I still feel comfortable about this failing to work for objects larger
than half the address space, or even for objects larger than the range of
an int. That's IMO, a much less uncomfortable restriction than the one
that the standard seems to have stipulated, which is that the simple and
obvious pointer arithmetic that you've used in your examples works in some
situations and doesn't work in others. (Remember: it's all good if those
array references are in a function that was itself passed (&foo[n], for
n>=1) as the argument.)
Cheers,
--
Andrew
Keith Thompson
> On Wed, 08 Mar 2006 23:53:23 +0000, Christian Bau wrote:
>> Consider a typical implementation with 32 bit pointers and objects that
>> can be close to 2 GByte in size.
>
> Yeah, my world-view doesn't allow individual objects to occupy half the
> address space or more. I'm comfortable with that restriction, but I can
> accept that there may be others that aren't. They're wrong, of course :-)
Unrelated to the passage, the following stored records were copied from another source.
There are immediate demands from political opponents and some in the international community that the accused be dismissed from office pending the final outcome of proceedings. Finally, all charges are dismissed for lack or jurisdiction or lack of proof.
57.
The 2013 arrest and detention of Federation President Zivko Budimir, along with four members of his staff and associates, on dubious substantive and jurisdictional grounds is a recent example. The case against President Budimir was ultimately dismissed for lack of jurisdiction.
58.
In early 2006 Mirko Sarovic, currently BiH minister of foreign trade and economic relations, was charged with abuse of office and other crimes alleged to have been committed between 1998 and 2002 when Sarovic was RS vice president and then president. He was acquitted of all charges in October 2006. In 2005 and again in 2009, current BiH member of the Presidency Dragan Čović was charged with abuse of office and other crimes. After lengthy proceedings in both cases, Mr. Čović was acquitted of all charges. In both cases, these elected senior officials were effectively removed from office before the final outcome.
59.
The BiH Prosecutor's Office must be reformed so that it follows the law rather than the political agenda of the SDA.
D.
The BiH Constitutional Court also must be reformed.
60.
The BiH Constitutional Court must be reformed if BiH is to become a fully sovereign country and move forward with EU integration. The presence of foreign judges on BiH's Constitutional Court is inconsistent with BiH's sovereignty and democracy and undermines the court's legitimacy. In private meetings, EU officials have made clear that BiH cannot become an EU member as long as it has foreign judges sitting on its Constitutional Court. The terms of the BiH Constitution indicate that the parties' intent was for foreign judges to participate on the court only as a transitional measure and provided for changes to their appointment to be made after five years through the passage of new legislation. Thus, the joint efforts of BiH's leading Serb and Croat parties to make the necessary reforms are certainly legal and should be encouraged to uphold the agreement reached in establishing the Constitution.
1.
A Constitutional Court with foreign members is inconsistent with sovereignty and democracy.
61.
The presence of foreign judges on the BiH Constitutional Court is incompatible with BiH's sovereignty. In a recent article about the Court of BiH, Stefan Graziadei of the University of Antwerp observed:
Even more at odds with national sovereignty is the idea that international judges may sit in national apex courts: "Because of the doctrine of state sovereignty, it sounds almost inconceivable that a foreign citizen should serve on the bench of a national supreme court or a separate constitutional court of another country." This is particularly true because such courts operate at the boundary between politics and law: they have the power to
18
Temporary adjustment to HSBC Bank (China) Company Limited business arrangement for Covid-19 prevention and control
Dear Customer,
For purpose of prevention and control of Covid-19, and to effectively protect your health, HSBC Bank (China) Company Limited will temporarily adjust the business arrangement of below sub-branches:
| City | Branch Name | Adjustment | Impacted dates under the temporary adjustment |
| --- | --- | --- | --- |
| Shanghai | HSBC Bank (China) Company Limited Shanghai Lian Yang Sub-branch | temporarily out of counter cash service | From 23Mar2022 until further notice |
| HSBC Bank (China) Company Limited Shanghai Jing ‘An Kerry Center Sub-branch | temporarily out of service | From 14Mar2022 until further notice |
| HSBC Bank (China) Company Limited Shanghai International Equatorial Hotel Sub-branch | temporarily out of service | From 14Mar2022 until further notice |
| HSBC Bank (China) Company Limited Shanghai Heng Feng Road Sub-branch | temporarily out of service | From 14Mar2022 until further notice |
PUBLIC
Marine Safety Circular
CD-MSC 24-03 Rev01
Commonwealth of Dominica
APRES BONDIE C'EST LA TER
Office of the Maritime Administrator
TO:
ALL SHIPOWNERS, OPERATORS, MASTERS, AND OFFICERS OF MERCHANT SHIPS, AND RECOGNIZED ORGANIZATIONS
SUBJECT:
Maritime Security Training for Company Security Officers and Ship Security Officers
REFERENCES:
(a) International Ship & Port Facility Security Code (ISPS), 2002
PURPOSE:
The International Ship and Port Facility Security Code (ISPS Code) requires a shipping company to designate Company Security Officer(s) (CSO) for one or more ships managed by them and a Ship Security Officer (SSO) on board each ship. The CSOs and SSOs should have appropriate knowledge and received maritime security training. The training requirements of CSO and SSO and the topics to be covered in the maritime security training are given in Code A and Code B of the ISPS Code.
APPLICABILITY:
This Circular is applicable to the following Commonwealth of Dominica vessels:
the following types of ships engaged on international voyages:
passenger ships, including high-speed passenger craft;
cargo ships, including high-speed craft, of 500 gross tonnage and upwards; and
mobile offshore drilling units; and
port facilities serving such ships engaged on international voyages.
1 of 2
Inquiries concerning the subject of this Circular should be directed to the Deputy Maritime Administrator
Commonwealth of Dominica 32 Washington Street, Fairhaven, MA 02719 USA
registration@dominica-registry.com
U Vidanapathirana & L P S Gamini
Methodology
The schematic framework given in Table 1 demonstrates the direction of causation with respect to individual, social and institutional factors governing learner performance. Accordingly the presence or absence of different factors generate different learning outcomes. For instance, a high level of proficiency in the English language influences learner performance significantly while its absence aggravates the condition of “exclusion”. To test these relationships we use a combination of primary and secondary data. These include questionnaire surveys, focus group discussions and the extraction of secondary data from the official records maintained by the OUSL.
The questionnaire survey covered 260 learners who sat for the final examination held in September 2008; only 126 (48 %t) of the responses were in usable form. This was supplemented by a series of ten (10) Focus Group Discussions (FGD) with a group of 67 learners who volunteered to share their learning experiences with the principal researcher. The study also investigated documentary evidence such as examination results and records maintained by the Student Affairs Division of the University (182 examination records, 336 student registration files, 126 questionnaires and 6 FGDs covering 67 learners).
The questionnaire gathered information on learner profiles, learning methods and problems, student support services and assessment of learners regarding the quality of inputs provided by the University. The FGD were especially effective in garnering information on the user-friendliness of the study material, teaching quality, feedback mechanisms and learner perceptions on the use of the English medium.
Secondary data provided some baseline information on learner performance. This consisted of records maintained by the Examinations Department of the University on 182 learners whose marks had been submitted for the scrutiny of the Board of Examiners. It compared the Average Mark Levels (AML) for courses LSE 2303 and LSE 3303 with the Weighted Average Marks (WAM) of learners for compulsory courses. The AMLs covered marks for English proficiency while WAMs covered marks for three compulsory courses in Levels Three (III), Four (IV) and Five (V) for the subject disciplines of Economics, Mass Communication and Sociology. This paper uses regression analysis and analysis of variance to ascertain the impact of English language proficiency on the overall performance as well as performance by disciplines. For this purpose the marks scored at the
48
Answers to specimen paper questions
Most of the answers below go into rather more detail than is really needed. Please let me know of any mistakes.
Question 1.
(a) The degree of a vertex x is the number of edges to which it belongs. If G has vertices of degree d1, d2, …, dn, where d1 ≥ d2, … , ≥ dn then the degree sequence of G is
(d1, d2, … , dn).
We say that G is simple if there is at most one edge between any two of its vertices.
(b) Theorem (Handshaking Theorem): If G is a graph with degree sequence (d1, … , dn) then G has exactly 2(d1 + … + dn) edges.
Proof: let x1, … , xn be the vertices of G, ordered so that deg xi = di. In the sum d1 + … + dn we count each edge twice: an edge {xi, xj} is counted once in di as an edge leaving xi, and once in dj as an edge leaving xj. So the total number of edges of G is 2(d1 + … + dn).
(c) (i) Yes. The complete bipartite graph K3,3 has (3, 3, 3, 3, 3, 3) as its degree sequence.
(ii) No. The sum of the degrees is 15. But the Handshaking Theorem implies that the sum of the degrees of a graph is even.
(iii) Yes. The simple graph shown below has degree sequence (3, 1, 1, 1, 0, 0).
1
I can easily imagine a program that needs to manipulate a very large
data set (for a scientific simulation, perhaps). For a data set that
won't fit into memory all at once, loading as much of it as possible
can significantly improve performance.
>> typedef struct { char a [2000000000]; } giantobject;
>>
>> giantobject anobject;
>>
>> giantobject* p = &anobject;
>> giantobject* q = &anobject - 1;
>> giantobject* r = &anobject + 1;
>> giantobject* s = &anobject + 2;
>>
>> It would be very hard to implement this in a way that both q and s would
>> be valid; for example, it would be very hard to achieve that q < p, p <
>> r and r < s are all true. If q and s cannot be both valid, and there
>> isn't much reason why one should be valid and the other shouldn't, then
>> neither can be used in a program with any useful guarantees by the
>> standard.
>
> Yes, very hard indeed. Partition your object or use a machine with bigger
> addresses. Doesn't seem like a good enough reason to me to break a very
> useful abstraction.
Your "very useful abstraction" is not something that has *ever* been
guaranteed by any C standard or reference manual.
> Posit: you've got N bits to play with, both for addresses and integers.
> You need to be able to form a ptrdiff_t, which is a signed quantity, to
> compute d = anobject.a[i] - anobject.a[j], for any indices i,j within the
> range of the array. The range of signed quantities is just less than half
> that of unsigned. That range must therefore define how large any
> individual object can be. I.e., half of your address space. Neat, huh?
The standard explicitly allows for the possibility that pointer
subtraction within a single object might overflow (if so, it invokes
undefined behavior). Or, given that C99 requires 64-bit integer
types, making ptrdiff_t larger should avoid the problem for any
current systems (I don't expect to see full 64-bit address spaces for
a long time).
The standard is full of compromises. Not everyone likes all of them.